SOURCE RECORDS Block Start

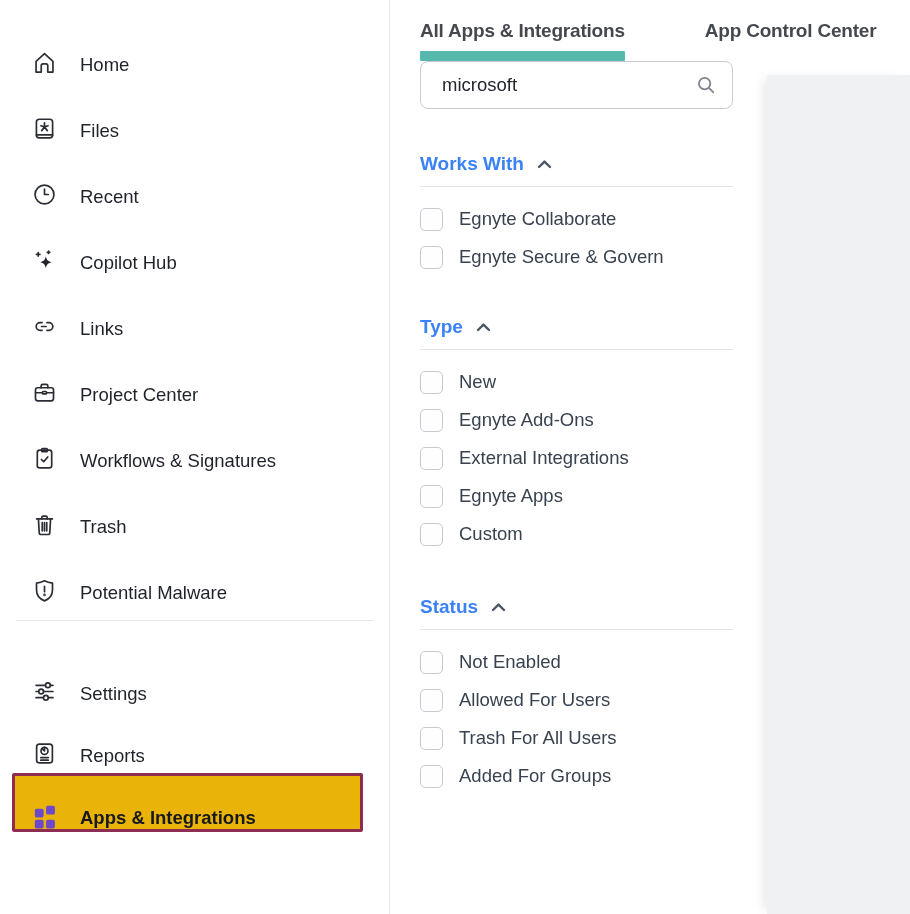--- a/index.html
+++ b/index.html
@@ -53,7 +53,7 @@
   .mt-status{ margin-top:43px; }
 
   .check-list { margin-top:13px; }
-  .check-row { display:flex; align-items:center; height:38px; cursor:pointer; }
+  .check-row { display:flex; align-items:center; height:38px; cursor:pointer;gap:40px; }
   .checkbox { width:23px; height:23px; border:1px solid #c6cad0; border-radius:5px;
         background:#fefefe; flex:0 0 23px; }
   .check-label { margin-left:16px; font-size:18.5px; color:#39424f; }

SOURCE RECORDS Block End

**WHAT IS BEING ASKED:** Produce the number of lines in the data containing the string "center", with nothing added.

**ANSWER SPACE:** 2